Problem statement - Provide an exact repetition of every entry, with no word altered.

______

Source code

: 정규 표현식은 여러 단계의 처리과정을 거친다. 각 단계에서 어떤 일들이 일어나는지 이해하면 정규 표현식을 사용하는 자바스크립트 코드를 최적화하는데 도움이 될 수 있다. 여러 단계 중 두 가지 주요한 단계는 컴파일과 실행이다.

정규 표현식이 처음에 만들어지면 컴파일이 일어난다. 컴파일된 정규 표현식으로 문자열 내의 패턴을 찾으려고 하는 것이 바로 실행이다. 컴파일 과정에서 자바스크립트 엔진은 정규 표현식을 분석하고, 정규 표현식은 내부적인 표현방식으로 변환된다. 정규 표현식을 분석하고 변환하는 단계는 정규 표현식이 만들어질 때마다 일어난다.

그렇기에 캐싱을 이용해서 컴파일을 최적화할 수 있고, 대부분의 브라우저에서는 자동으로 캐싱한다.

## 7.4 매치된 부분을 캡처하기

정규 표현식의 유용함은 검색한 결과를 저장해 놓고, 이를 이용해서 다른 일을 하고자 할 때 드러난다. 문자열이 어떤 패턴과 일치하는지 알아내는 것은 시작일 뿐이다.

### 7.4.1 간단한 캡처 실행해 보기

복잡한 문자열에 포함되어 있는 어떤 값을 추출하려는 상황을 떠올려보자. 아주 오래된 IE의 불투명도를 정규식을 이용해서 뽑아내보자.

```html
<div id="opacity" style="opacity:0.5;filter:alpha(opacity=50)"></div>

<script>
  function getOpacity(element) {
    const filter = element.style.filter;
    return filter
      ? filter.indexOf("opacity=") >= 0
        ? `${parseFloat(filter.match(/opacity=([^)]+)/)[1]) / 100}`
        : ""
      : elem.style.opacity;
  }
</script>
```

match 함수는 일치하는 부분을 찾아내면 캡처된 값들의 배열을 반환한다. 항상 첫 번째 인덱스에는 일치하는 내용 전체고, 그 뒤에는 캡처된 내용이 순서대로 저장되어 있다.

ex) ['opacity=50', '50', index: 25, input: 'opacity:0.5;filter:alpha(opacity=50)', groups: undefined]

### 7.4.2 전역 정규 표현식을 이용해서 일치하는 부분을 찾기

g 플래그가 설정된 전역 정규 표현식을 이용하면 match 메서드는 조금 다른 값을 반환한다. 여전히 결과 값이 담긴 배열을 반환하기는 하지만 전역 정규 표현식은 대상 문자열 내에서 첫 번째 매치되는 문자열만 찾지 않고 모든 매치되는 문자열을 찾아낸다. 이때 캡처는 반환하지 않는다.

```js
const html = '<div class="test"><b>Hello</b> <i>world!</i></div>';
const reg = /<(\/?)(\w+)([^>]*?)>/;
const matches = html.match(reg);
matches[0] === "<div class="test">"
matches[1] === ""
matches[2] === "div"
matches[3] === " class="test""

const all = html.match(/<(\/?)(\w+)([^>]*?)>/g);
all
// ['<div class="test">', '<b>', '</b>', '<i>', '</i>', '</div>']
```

______

Answer for this exercise -
Source code

: 정규 표현식은 여러 단계의 처리과정을 거친다. 각 단계에서 어떤 일들이 일어나는지 이해하면 정규 표현식을 사용하는 자바스크립트 코드를 최적화하는데 도움이 될 수 있다. 여러 단계 중 두 가지 주요한 단계는 컴파일과 실행이다.

정규 표현식이 처음에 만들어지면 컴파일이 일어난다. 컴파일된 정규 표현식으로 문자열 내의 패턴을 찾으려고 하는 것이 바로 실행이다. 컴파일 과정에서 자바스크립트 엔진은 정규 표현식을 분석하고, 정규 표현식은 내부적인 표현방식으로 변환된다. 정규 표현식을 분석하고 변환하는 단계는 정규 표현식이 만들어질 때마다 일어난다.

그렇기에 캐싱을 이용해서 컴파일을 최적화할 수 있고, 대부분의 브라우저에서는 자동으로 캐싱한다.

## 7.4 매치된 부분을 캡처하기

정규 표현식의 유용함은 검색한 결과를 저장해 놓고, 이를 이용해서 다른 일을 하고자 할 때 드러난다. 문자열이 어떤 패턴과 일치하는지 알아내는 것은 시작일 뿐이다.

### 7.4.1 간단한 캡처 실행해 보기

복잡한 문자열에 포함되어 있는 어떤 값을 추출하려는 상황을 떠올려보자. 아주 오래된 IE의 불투명도를 정규식을 이용해서 뽑아내보자.

```html
<div id="opacity" style="opacity:0.5;filter:alpha(opacity=50)"></div>

<script>
  function getOpacity(element) {
    const filter = element.style.filter;
    return filter
      ? filter.indexOf("opacity=") >= 0
        ? `${parseFloat(filter.match(/opacity=([^)]+)/)[1]) / 100}`
        : ""
      : elem.style.opacity;
  }
</script>
```

match 함수는 일치하는 부분을 찾아내면 캡처된 값들의 배열을 반환한다. 항상 첫 번째 인덱스에는 일치하는 내용 전체고, 그 뒤에는 캡처된 내용이 순서대로 저장되어 있다.

ex) ['opacity=50', '50', index: 25, input: 'opacity:0.5;filter:alpha(opacity=50)', groups: undefined]

### 7.4.2 전역 정규 표현식을 이용해서 일치하는 부분을 찾기

g 플래그가 설정된 전역 정규 표현식을 이용하면 match 메서드는 조금 다른 값을 반환한다. 여전히 결과 값이 담긴 배열을 반환하기는 하지만 전역 정규 표현식은 대상 문자열 내에서 첫 번째 매치되는 문자열만 찾지 않고 모든 매치되는 문자열을 찾아낸다. 이때 캡처는 반환하지 않는다.

```js
const html = '<div class="test"><b>Hello</b> <i>world!</i></div>';
const reg = /<(\/?)(\w+)([^>]*?)>/;
const matches = html.match(reg);
matches[0] === "<div class="test">"
matches[1] === ""
matches[2] === "div"
matches[3] === " class="test""

const all = html.match(/<(\/?)(\w+)([^>]*?)>/g);
all
// ['<div class="test">', '<b>', '</b>', '<i>', '</i>', '</div>']
```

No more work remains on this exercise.